Roadmap for EMGN to Support Guarantee Schemes:
- Assessment and Benchmarking: Identify existing gaps and opportunities in regional guarantee schemes through comprehensive assessments and benchmarking exercises.
- Capacity Building: Develop tailored capacity-building programs for financial institutions and guarantee scheme providers, focusing on climate-related project evaluation and risk management.
- Networking and Collaboration: Strengthen collaboration among regional guarantee schemes through regular forums, workshops, and joint initiatives to share best practices and successful models.
- Technical Assistance Facility: Establish a regional technical assistance facility to support the design and implementation of specialized green guarantee products and to enhance institutional capacities.
- Policy Advocacy: Engage with policymakers to advocate for supportive regulatory frameworks that enhance the viability and scalability of climate-focused guarantee instruments.
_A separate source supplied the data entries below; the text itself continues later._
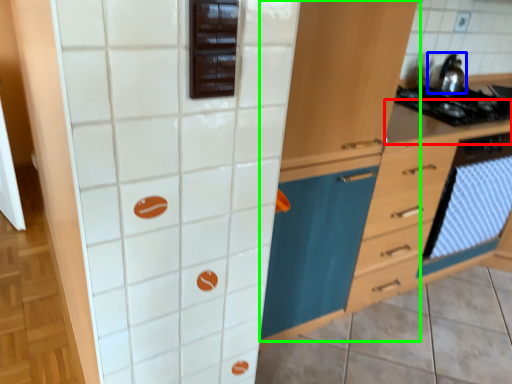
Question: Estimate the real-world distances between objects in this image. Which object is farther from counter top (highlighted by a red box), kitchen appliance (highlighted by a blue box) or cabinetry (highlighted by a green box)?

Choices:
 (A) kitchen appliance
 (B) cabinetry

Answer: (B)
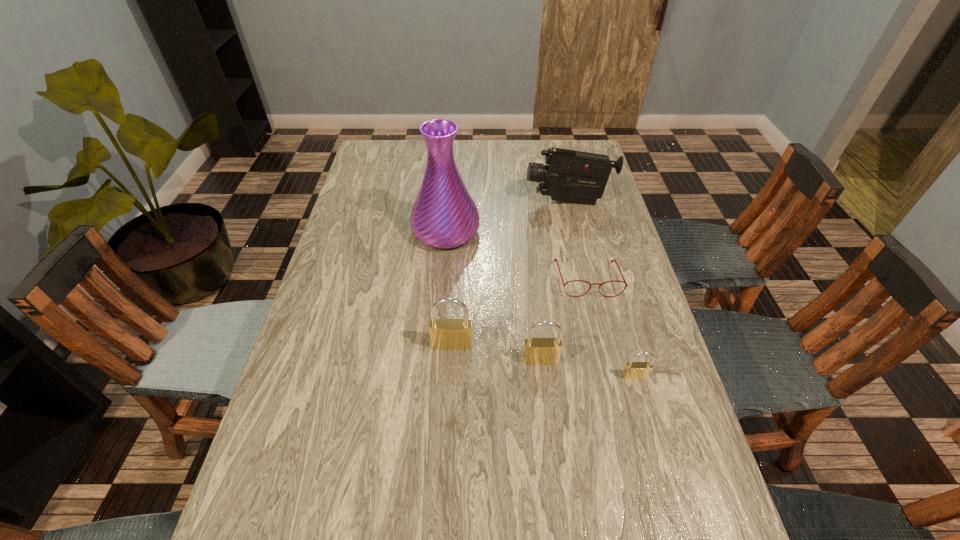
This screenshot has height=540, width=960. Identify the location of free space for a new padlock on the left. (368, 330).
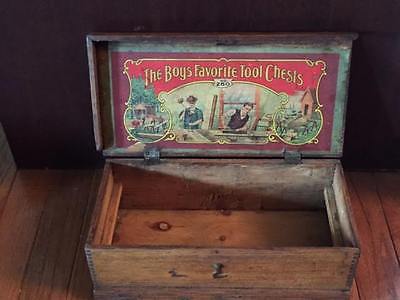
Locate an element on the screen. The width and height of the screenshot is (400, 300). flooring is located at coordinates pos(375,180).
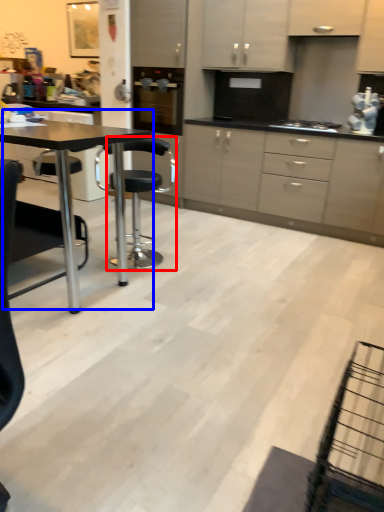
Question: Which of the following is the farthest to the observer, chair (highlighted by a red box) or table (highlighted by a blue box)?

Choices:
 (A) chair
 (B) table

Answer: (A)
- Monitoring and Impact Evaluation: Implement rigorous monitoring and evaluation systems to track the performance and impact of guarantees, ensuring continuous improvement and transparency.
Conclusion:
Credit guarantees represent a crucial, innovative approach to unlocking private finance for adaptation initiatives in the Mediterranean. By mitigating investment risks and leveraging additional private capital, these instruments not only enhance climate resilience but also contribute to broader economic and social development objectives across the region.
This statement is based on the welcome speech delivered by Prof. Rym Ayadi, “The Role of Credit Guarantees to Finance Adaptation to Climate Change in the Mediterranean,” at the Euro-Mediterranean Guarantee Network (EMGN) Spring Academy 2025, held on 26–27 May in Istanbul, Türkiye.
In her address, Prof. Ayadi emphasized that: “Credit guarantee schemes are essential levers to unlock private investment and bridge the financing gap in climate adaptation and mitigation. By effectively managing risk, aligning incentives, and enhancing ESG performance, they empower Mediterranean communities and businesses to build resilience, drive sustainable growth, and collectively accelerate the journey towards achieving the Sustainable Development Goals.”
The Spring Academy of 2025 was organised by the Euro-Mediterranean Guarantee Network (EMGN), led by the Euro-Mediterranean Economists Association (EMEA) and the European Institute of the Mediterranean (IEMED) in collaboration with the Development Guarantee Group, the Green Guarantee Company, and the International Labour Organization (ILO). The Academy is hosted by the Union for the Mediterranean (UfM) as a side event to the Sustainable Digital Week.